U.S. Food and Drug Administration (FDA) Accepts for Priority Review Bristol Myers Squibb and bluebird bio Application for Anti-BCMA CAR T Cell Therapy Idecabtagene Vicleucel (Ide-cel, bb2121)
Bristol Myers Squibb (NYSE: BMY) and bluebird bio, Inc. (Nasdaq: BLUE) today announced that the U.S. Food and Drug Administration (FDA) has accepted for Priority Review their Biologics License Application (BLA) for idecabtagene vicleucel (ide-cel; bb2121), the companies’ investigational B-cell maturation antigen (BCMA)-directed chimeric antigen receptor (CAR) T cell immunotherapy, for the treatment of adult patients with multiple myeloma who have received at least three prior therapies, including an immunomodulatory agent, a proteasome inhibitor and an anti-CD38 antibody. The FDA has set a Prescription Drug User Fee Act (PDUFA) goal date of March 27, 2021.

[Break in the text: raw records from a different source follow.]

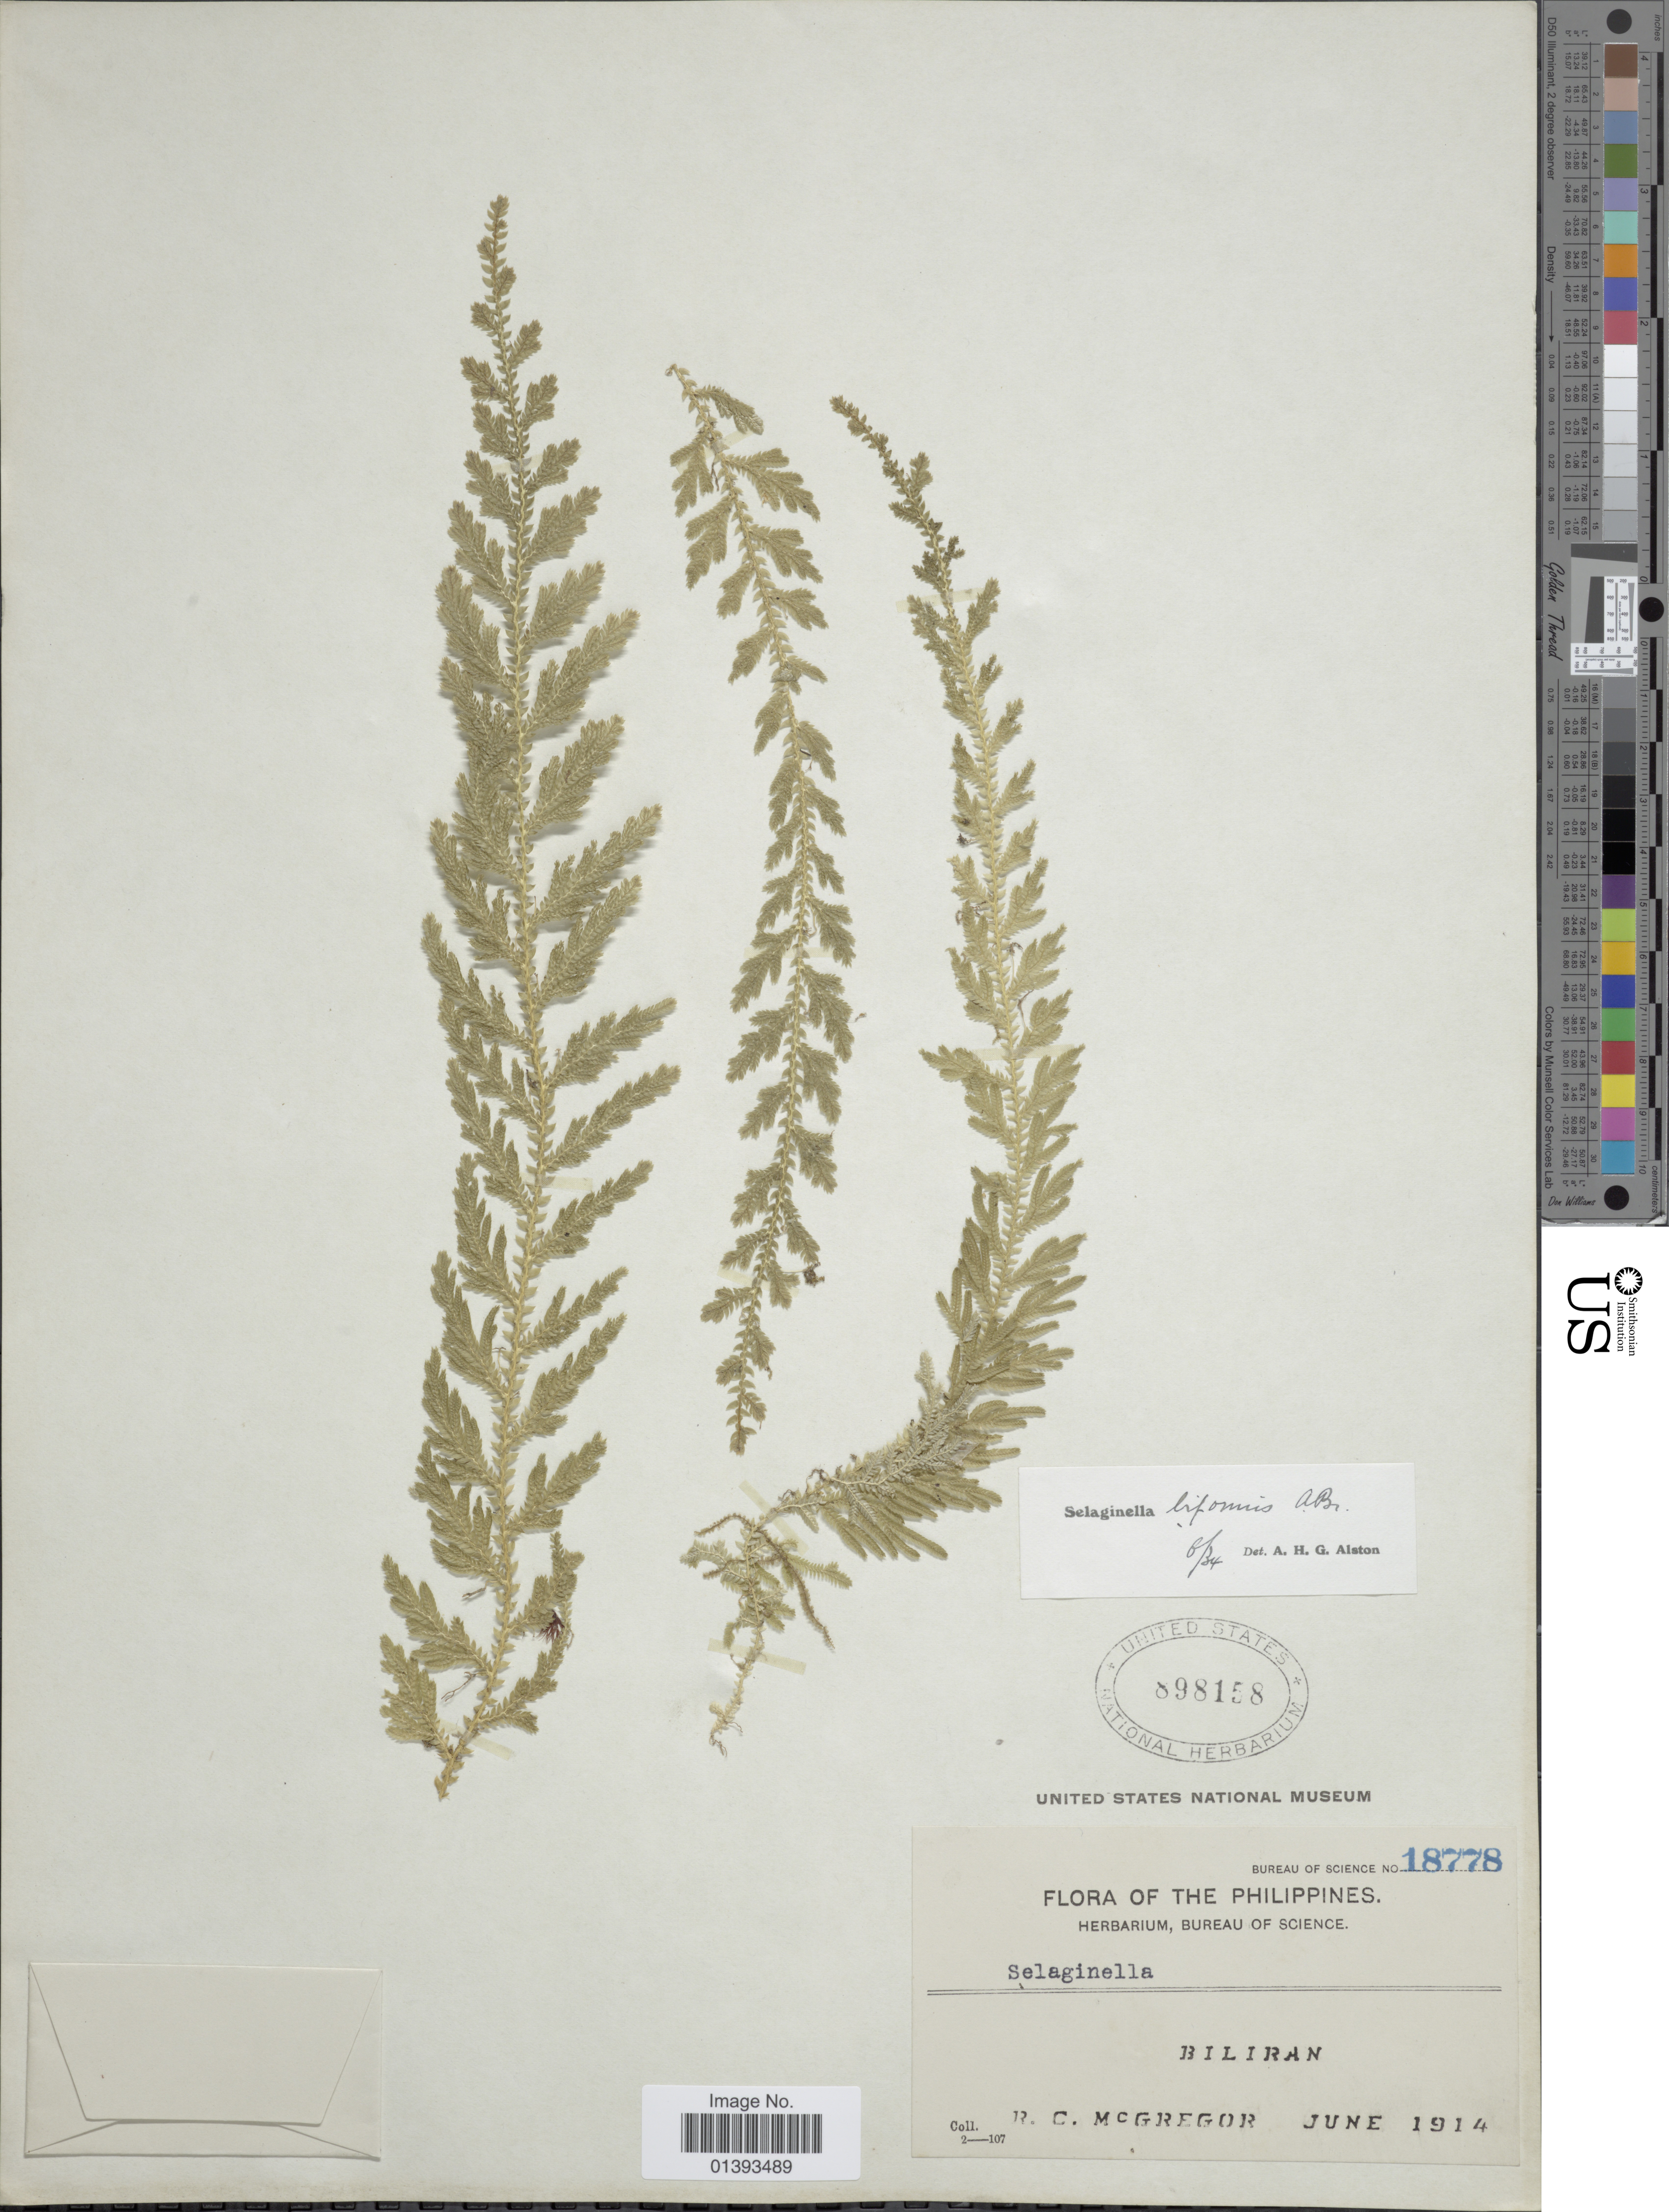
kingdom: Plantae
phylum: Tracheophyta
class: Lycopodiopsida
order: Selaginellales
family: Selaginellaceae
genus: Selaginella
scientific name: Selaginella biformis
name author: A. Braun ex Kuhn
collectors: R. C. McGregor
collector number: Bureau of Science 18778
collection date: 1914-06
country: Philippines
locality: Biliran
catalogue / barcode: US 898158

“Today’s Priority Review milestone recognizes the potential of this first anti-BCMA CAR T cell therapy to address a critical unmet need of patients with multiple myeloma,” said Stanley Frankel, M.D., senior vice president, Cellular Therapy Development, Bristol Myers Squibb. “We are pleased by the significant progress that is being made in partnership with patients and the multiple myeloma community to bring ide-cel to adults with relapsed and refractory multiple myeloma who are triple-class exposed and may benefit from an important new therapeutic option.”
The BLA is based on results from the pivotal Phase 2 KarMMa study evaluating the efficacy and safety of ide-cel in 128 adults with heavily pre-treated and highly refractory multiple myeloma exposed to an immunomodulatory agent, a proteasome inhibitor and an anti-CD38 antibody. Results from the study were shared during an oral presentation as part of the American Society of Clinical Oncology 2020 (ASCO20) Virtual Scientific Program.1
“Today’s acceptance of the BLA for ide-cel for Priority Review by the FDA marks a key moment in our journey to bring this BCMA-directed CAR T cell therapy to multiple myeloma patients who are in desperate need of new options,” said Joanne Smith-Farrell, Ph.D., chief operating officer oncology, bluebird bio. “Based on the body of evidence we have generated in an advanced, heavily pre-treated patient population, our confidence in the potential of ide-cel as an important treatment option remains high. Together with our partners at Bristol Myers Squibb, we are committed to continue working with the FDA to deliver this promising therapy to patients in an expeditious manner.”